Usuários de seis planos de saúde que funcionam no Estado poderão ficar sem atendimento, de segunda a quarta-feira, caso os médicos conveniados confirmem a anunciada suspensão de consultas e procedimentos. Com o apoio de três entidades médicas, a suspensão deve atingir SulAmérica, Geap, Saúde Caixa, Cabergs, Doctor Clin e Centro Clínico Gaúcho.
As operadoras foram apontadas pelo Sindicato Médico (Simers) como as que oferecem as piores remunerações e condições de trabalho. Os três dias de boicote fazem parte da mobilização nacional que prevê protestos entre os dias 10 e 25. No Rio Grande do Sul, podem ser afetados mais de 400 mil beneficiários – 18% do total de gaúchos que pagam por um plano privado de saúde. Saindo em defesa dos usuários, a Agência Nacional de Saúde Suplementar (ANS) alertou que o movimento é ilegal.

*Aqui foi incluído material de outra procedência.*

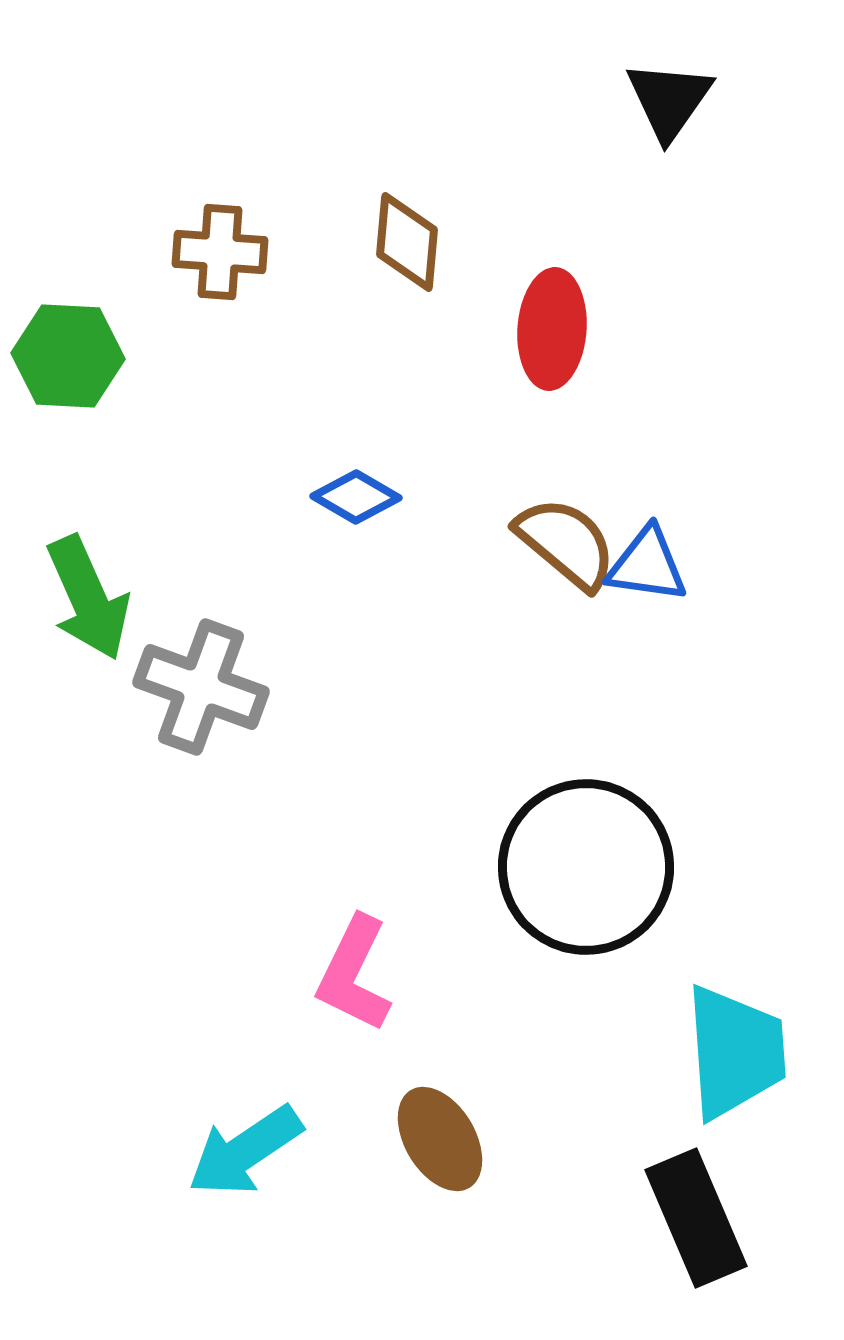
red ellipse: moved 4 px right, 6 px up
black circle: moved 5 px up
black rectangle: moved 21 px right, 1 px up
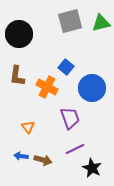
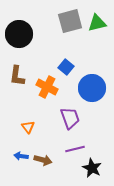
green triangle: moved 4 px left
purple line: rotated 12 degrees clockwise
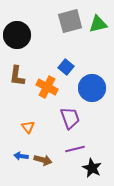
green triangle: moved 1 px right, 1 px down
black circle: moved 2 px left, 1 px down
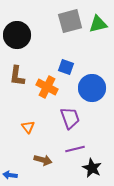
blue square: rotated 21 degrees counterclockwise
blue arrow: moved 11 px left, 19 px down
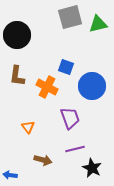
gray square: moved 4 px up
blue circle: moved 2 px up
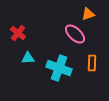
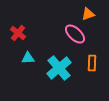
cyan cross: rotated 30 degrees clockwise
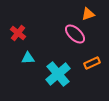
orange rectangle: rotated 63 degrees clockwise
cyan cross: moved 1 px left, 6 px down
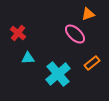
orange rectangle: rotated 14 degrees counterclockwise
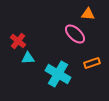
orange triangle: rotated 24 degrees clockwise
red cross: moved 8 px down
orange rectangle: rotated 21 degrees clockwise
cyan cross: rotated 20 degrees counterclockwise
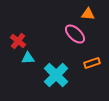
cyan cross: moved 2 px left, 1 px down; rotated 15 degrees clockwise
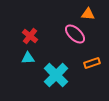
red cross: moved 12 px right, 5 px up
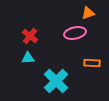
orange triangle: moved 1 px up; rotated 24 degrees counterclockwise
pink ellipse: moved 1 px up; rotated 55 degrees counterclockwise
orange rectangle: rotated 21 degrees clockwise
cyan cross: moved 6 px down
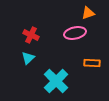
red cross: moved 1 px right, 1 px up; rotated 14 degrees counterclockwise
cyan triangle: rotated 40 degrees counterclockwise
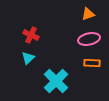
orange triangle: moved 1 px down
pink ellipse: moved 14 px right, 6 px down
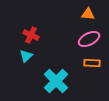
orange triangle: rotated 24 degrees clockwise
pink ellipse: rotated 15 degrees counterclockwise
cyan triangle: moved 2 px left, 2 px up
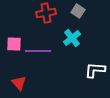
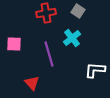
purple line: moved 11 px right, 3 px down; rotated 75 degrees clockwise
red triangle: moved 13 px right
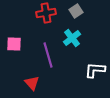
gray square: moved 2 px left; rotated 24 degrees clockwise
purple line: moved 1 px left, 1 px down
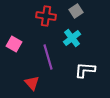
red cross: moved 3 px down; rotated 18 degrees clockwise
pink square: rotated 28 degrees clockwise
purple line: moved 2 px down
white L-shape: moved 10 px left
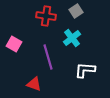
red triangle: moved 2 px right, 1 px down; rotated 28 degrees counterclockwise
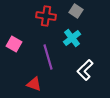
gray square: rotated 24 degrees counterclockwise
white L-shape: rotated 50 degrees counterclockwise
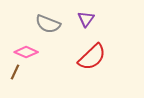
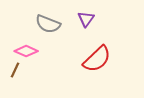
pink diamond: moved 1 px up
red semicircle: moved 5 px right, 2 px down
brown line: moved 2 px up
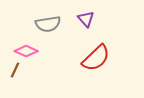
purple triangle: rotated 18 degrees counterclockwise
gray semicircle: rotated 30 degrees counterclockwise
red semicircle: moved 1 px left, 1 px up
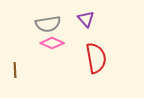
pink diamond: moved 26 px right, 8 px up
red semicircle: rotated 56 degrees counterclockwise
brown line: rotated 28 degrees counterclockwise
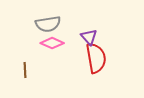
purple triangle: moved 3 px right, 18 px down
brown line: moved 10 px right
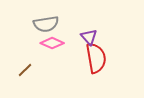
gray semicircle: moved 2 px left
brown line: rotated 49 degrees clockwise
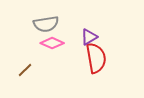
purple triangle: rotated 42 degrees clockwise
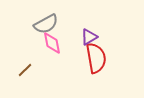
gray semicircle: rotated 20 degrees counterclockwise
pink diamond: rotated 55 degrees clockwise
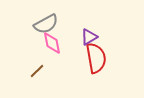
brown line: moved 12 px right, 1 px down
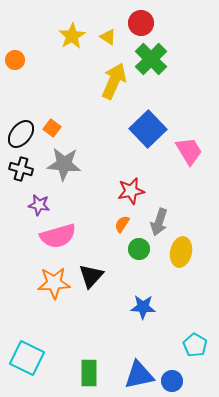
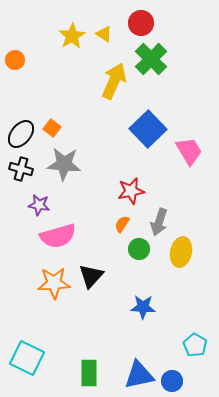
yellow triangle: moved 4 px left, 3 px up
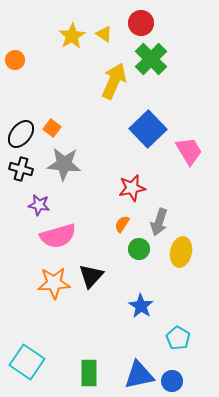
red star: moved 1 px right, 3 px up
blue star: moved 2 px left, 1 px up; rotated 30 degrees clockwise
cyan pentagon: moved 17 px left, 7 px up
cyan square: moved 4 px down; rotated 8 degrees clockwise
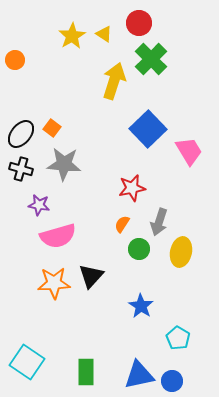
red circle: moved 2 px left
yellow arrow: rotated 6 degrees counterclockwise
green rectangle: moved 3 px left, 1 px up
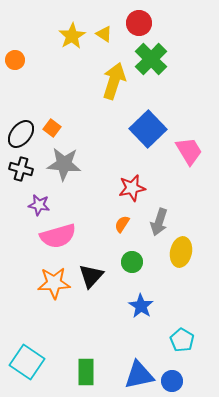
green circle: moved 7 px left, 13 px down
cyan pentagon: moved 4 px right, 2 px down
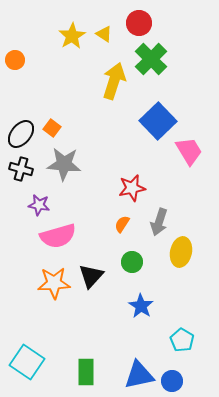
blue square: moved 10 px right, 8 px up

O Simers, o Conselho Regional de Medicina do Estado (Cremers) e a Associação Médica (Amrigs), que organizam a mobilização, justificam que as negociações com os seis planos de saúde não tiveram efeito. A categoria exige melhor remuneração e autonomia nos atos médicos. Reclama que as operadoras vetam pedidos de exames e procedimentos para economizar e aumentar seus lucros.
Segundo o presidente do Simers, Paulo de Argollo Mendes, a suspensão poderia ser alterada somente com uma nova plenária estadual dos médicos, mas não está prevista antes de segunda-feira. Argollo ressalta que o faturamento da assistência privada cresceu 200% no país, entre 2003 e 2011, enquanto os honorários médicos seguem baixos. Os profissionais querem R$ 80 por consulta – hoje, recebem valores médios entre R$ 21 e R$ 46.
No país, a ANS já proibiu 301 planos de comercializar produtos enquanto não cumprirem a resolução que fixa prazo máximo para consulta, exame e cirurgia. O presidente da Associação Brasileira de Medicina de Grupo (Abramge/RS), Francisco Antônio Santa Helena, diz que a entidade não pretende recorrer à Justiça contra a suspensão, como ocorreu em outras capitais.
– Nós queremos o diálogo – pondera Santa Helena, também diretor do Sindicato Nacional de Medicina de Grupo (Sinamge).
A desvalorização que atingiu os médicos a serviço da assistência pública repete-se agora na área da saúde privada. O secretário-geral da Sociedade Brasileira de Clínica Médica, Mario Cardoso Filho, diz que é inconcebível um profissional receber, por consulta, R$ 2,04 do SUS e R$ 21 de planos de saúde. Ambas as quantias são aviltantes para ele.
Ex-presidente da Associação Médica Brasileira (AMB), Cardoso Filho é um dos participantes do 11º Congresso Gaúcho de Clínica Médica, que será realizado nesta sexta-feira e no sábado em Porto Alegre, na Pontifícia Universidade Católica (PUCRS). Inconformado com a situação de médicos e pacientes, o especialista destaca que um simples parafuso, usado em cirurgias, está valendo mais que a perícia de um profissional.
– Numa sala de parto, aquele que filma o nascimento do bebê ganha mais que o obstetra – reclama Cardoso Filho, que é de São Paulo.
Para o médico, o governo precisa se conscientizar de que a saúde pública "não tem preço, mas tem um custo". Observa que a ANS, em vez de moralizar o setor privado, interferiu em demasia e equivocadamente.
Outro palestrante do congresso, César Kubiak, do Paraná, afirma que está se perdendo a relação médico-paciente. Vice-presidente da Sociedade Brasileira de Clínica Médica, Kubiak avalia que profissionais se transformaram em caixeiros-viajantes, cumprindo jornadas estafantes em mais de uma cidade para obter uma renda satisfatória.
COMO FICA A SITUAÇÃO DO USUÁRIO
Nos dias 15, 16 e 17, médicos gaúchos anunciam que não vão atender pelos planos SulAmérica, Geap, Saúde Caixa, Cabergs, Doctor Clin e Centro Clínico Gaúcho. As seis empresas teriam mais de 400 mil usuários no Estado.
O que acontece com quem tem consulta agendada nos dias da paralisação?
O Sindicato Médico do Estado (Simers) recomenda que o médico e o paciente entrem num acordo, antecipando ou adiando a consulta. Casos graves devem ser atendidos.
O que diz a Agência Nacional de Saúde Suplementar (ANS)
É proibida a cobrança de adicionais por consulta ou outro serviço, se houver cobertura do plano de saúde.
Nos casos eletivos, as operadoras devem providenciar novo agendamento dentro dos prazos estipulados pela Resolução Normativa 259.
A paralisação não pode afetar o atendimento aos beneficiários dos planos.
Serviços de urgência e emergência devem ser garantidos.